Tempo futuro m'è già nel cospetto,
cui non sarà quest'ora molto antica,
102
Wo von den Kanzeln man den frechen Frau'n
Verbieten wird, das Mieder auszuschneiden,
Daß man die Brust kann samt den Warzen schaun.
nel qual sarà in pergamo interdetto
a le sfacciate donne fiorentine
l'andar mostrando con le poppe il petto.
105
Wo gaben Frau'n der Mohren und der Heiden
Zu geistlichen und andren Strafen Grund,
Weil sie verschmähten, voll sich zu bekleiden?
Quai barbare fuor mai, quai saracine,
cui bisognasse, per farle ir coperte,
o spiritali o altre discipline?
108
Ja, wäre diesen Schamvergeßnen kund,
Was für Geschicke sich am Himmel ballen,
Sie öffneten zum Heulen schon den Mund.
Ma se le svergognate fosser certe
di quel che 'l ciel veloce loro ammanna,
già per urlare avrian le bocche aperte;
111
Trügt mich der Geist nicht, wird Leid sie befallen,
Bevor der Flaum durch dessen Wange bricht,
Der heut sich trösten läßt mit Eia-Lallen.

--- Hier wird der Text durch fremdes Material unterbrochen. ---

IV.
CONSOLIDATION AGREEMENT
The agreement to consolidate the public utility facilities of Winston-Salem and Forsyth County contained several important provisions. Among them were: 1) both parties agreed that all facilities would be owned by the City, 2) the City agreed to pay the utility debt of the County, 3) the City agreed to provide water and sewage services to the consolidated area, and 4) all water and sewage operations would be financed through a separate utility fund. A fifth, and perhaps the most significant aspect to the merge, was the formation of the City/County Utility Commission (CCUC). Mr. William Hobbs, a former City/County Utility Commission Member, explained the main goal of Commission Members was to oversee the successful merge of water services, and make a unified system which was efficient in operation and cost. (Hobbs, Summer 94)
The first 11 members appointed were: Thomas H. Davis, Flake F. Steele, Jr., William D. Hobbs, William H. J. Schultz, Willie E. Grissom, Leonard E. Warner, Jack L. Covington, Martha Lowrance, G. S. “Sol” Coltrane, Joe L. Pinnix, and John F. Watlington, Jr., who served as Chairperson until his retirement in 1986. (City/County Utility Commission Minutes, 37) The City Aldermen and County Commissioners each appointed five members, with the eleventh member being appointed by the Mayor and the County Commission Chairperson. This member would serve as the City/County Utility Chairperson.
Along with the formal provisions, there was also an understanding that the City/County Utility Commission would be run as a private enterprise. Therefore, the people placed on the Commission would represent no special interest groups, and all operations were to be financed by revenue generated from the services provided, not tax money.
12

ché, se l'antiveder qui non m'inganna,
prima fien triste che le guance impeli
colui che mo si consola con nanna.
114
Ach Bruder, jetzt verbirg dich länger nicht:
Du siehst, nicht ich nur, alle diese Leute
Schaun hin, wo du verdeckst das Sonnenlicht.«
Deh, frate, or fa che più non mi ti celi!
vedi che non pur io, ma questa gente
tutta rimira là dove 'l sol veli".
117
Drauf ich: »Wenn sich in dir das Bild erneute,
Wie wir beisammen waren, du und ich,
So drückt dich die Erinnrung wohl noch heute,
Per ch'io a lui: "Se tu riduci a mente
qual fosti meco, e qual io teco fui,
ancor fia grave il memorar presente.
120
Von solchem Leben wandte dieser mich
Vor wenig Tagen, der da vor mir schreitet:
Rund zeigte damals dessen Schwester sich,« -
Di quella vita mi volse costui
che mi va innanzi, l'altr'ier, quando tonda
vi si mostrò la suora di colui",
123
Und auf die Sonne wies ich. - »Hergeleitet
Durch liefe Nacht der wahren Toten hat
Er dieses wahre Fleisch, das ihn begleitet.

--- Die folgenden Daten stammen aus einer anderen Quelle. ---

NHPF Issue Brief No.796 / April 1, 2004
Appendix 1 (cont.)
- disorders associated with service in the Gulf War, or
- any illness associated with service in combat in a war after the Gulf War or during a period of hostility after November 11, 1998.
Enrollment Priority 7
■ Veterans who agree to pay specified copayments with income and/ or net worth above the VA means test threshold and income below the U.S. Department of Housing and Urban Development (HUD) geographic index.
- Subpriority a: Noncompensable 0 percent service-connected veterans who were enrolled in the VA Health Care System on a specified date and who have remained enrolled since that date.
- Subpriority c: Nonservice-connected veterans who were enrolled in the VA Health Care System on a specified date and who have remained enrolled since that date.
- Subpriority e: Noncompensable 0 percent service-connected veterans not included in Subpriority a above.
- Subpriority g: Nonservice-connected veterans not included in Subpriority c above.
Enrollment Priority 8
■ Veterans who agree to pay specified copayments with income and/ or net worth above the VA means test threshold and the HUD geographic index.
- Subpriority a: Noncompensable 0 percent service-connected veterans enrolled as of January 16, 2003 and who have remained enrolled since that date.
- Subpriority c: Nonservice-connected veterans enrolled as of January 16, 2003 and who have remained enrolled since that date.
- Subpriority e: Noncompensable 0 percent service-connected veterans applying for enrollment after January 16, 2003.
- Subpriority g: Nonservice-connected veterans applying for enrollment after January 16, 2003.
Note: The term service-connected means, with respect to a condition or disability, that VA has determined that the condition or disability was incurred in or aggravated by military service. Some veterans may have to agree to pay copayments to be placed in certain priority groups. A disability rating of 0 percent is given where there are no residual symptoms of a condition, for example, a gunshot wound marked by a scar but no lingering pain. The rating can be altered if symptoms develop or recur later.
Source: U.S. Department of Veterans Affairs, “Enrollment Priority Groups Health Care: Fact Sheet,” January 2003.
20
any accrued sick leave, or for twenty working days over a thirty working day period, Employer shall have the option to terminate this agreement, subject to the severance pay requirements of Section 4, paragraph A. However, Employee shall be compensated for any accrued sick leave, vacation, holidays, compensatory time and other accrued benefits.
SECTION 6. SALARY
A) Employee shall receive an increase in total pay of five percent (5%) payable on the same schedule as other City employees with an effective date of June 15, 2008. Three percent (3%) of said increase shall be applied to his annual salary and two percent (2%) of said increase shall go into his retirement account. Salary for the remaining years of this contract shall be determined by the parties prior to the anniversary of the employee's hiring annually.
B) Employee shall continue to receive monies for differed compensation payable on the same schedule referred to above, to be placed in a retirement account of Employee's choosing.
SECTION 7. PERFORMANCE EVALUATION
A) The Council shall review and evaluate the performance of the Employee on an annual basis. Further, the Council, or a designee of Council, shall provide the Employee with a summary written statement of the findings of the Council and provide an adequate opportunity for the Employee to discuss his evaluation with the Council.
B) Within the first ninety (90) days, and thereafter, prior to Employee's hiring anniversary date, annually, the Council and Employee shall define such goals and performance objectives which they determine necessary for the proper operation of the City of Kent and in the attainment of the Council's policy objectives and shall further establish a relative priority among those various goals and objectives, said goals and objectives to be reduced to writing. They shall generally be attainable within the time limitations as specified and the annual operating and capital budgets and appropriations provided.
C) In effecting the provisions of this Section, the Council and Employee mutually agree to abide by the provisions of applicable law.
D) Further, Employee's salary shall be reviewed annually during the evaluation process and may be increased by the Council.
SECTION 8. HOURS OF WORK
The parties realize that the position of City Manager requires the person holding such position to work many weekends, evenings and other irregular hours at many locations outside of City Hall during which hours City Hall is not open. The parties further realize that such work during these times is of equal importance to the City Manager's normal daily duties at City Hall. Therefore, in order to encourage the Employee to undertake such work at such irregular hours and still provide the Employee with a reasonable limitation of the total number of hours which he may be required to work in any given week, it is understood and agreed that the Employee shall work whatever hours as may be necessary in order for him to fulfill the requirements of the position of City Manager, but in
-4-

e 'l sol mostrai; "costui per la profonda
notte menato m' ha d'i veri morti
con questa vera carne che 'l seconda.
126
Von dort herauf zog mich sein Trost und Rat,
Den Berg hinanzugehn und zu umkreisen,
Der grade macht, was krumm von drüben naht.
Indi m' han tratto sù li suoi conforti,
salendo e rigirando la montagna
che drizza voi che 'l mondo fece torti.
129
Er sagt, er will an meiner Seite reisen,
Bis zu Beatrix sich mein Weg erhebt:
Dort muß ich Abschied nehmen von dem Weisen.

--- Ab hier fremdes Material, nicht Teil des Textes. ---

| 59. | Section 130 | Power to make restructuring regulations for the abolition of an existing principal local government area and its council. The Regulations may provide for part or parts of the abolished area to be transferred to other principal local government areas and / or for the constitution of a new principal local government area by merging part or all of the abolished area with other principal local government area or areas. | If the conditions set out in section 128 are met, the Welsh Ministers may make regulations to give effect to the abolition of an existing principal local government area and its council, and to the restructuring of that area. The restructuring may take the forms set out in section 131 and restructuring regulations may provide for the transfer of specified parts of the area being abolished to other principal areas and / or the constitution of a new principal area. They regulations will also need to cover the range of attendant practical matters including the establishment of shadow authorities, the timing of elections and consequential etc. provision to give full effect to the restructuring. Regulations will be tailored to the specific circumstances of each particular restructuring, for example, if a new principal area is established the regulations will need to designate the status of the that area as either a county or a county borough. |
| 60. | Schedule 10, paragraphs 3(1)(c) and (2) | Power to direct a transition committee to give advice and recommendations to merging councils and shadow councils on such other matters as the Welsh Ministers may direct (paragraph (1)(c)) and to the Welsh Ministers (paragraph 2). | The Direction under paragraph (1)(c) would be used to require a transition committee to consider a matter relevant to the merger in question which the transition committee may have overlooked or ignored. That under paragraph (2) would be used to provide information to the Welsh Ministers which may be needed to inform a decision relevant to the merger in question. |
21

Tanto dice di farmi sua compagna
che io sarò là dove fia Beatrice;
quivi convien che sanza lui rimagna.
132
Virgil ist's, der mir so den Mut belebt
(Ich wies auf ihn), und jener ist der Schatte,
Um den in allen Kreisen erst gebebt
Virgilio è questi che così mi dice",
e addita' lo; "e quest'altro è quell'ombra
per cuï scosse dianzi ogne pendice
135
Hat euer Reich, das ihn entlassen hatte.«
lo vostro regno, che da sé lo sgombra".